Me explicó la dureza de verse apartado de su tierra, de sus orígenes, de su familia, de sus amigos, lo terrible de la adaptación, la dificultad de encontrar un lugar en el que sentirse cómodo en tierra extraña, de hacer amigos, y yo le hice saber que también era inmigrante, un catalán en lares caribeños por cerca de una década, así que entendía muy bien lo que me estaba explicando. “No siempre has de ser un gilipollas estúpido con la gente”, pensé, y seguimos conversando al ritmo cansino de abrir y cerrar bandejas de comida asquerosa. Me reconoció el señor que a pesar de estar muy agradecido, de haber conseguido que sus hijos estudiaran, de haber podido enviar dinero a la familia en Santiago, de haber salido adelante, e incluso a pesar de haber conseguido un seguro médico excepcional, no había logrado adaptarse nunca a la vida de los Estados Unidos, y que por eso había intentado por todos los medios mantener sus raíces, sus costumbres chilenas, su idioma, sus comidas, sus tiempos, “viviendo a mi manera en la gran manzana”, remató. Aplaudí su decisión y supuse que estaba feliz por viajar a Santiago a ver su familia. Me hizo saber que sí, pero me confesó que la intención oculta de ese viaje era comprar una casa en Santiago para poderse retirar cuando dejara el carrito de HotDog, ¡el sueño de cualquier inmigrante!, reconocí. Lo felicité, claro, y me vi reflejado en su alegría por la inminencia del regreso a casa tras muchos años de vida en el extranjero.
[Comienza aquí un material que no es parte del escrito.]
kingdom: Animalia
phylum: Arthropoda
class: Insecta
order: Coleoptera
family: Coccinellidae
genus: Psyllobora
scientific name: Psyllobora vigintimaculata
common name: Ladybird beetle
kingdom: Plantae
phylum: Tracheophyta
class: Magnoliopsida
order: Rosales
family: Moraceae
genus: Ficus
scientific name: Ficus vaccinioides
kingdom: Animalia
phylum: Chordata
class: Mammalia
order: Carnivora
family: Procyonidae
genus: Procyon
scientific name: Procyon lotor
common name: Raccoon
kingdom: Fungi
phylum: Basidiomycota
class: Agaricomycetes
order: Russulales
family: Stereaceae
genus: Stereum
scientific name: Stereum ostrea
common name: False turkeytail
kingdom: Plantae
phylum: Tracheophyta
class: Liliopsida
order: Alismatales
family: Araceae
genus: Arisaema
—Pero ocurre una cosa que me haced dudar, sabe usted —me dijo. —Algo que hace que Santiago ya no sea como antes.
—Caramba —le respondí con no demasiado fingido interés — ¿y qué es eso que ocurre en Santiago?
—Se ha llenado de gente extraña.
—¿Extraña? —dije desconcertado.
—Sí. Gente rara, de color —susurró a mi oído tensando el cinturón de seguridad que lo mantenía atado a la silla.
—¿De qué color? —pregunté.
—¡Negros!
—¿Y qué tienen de extraño los negros? —inquirí.
—¡Hombre, cómo me pregunta eso! No se adaptan, no comprenden las costumbres chilenas, no comprenden que ya no están en su país y quieren cambiar el nuestro. No se adaptan, no entienden, y a pesar de haberlos acogido sólo quieren hacer las cosas a su manera.
Con un rictus de rabia inmensa por haber cedido al buenismo de las costumbres y haber sucumbido a la charla con aquel impresentable, le expliqué que yo tenía tres hijos, uno blanco, uno negro y otro muy negro, y que preferiría que no volviera a dirigirme la palabra nunca más, incluso si alguna vez cometía el infinito error de comprarle un refresco en su maldito puesto de salchichas asquerosas en New York. Se deshizo entonces en mil disculpas que por fortuna ya no llegué a escuchar, pues me puse mis auriculares, subí el volumen del reproductor al máximo y lo mandé, a mi manera, a la mierda.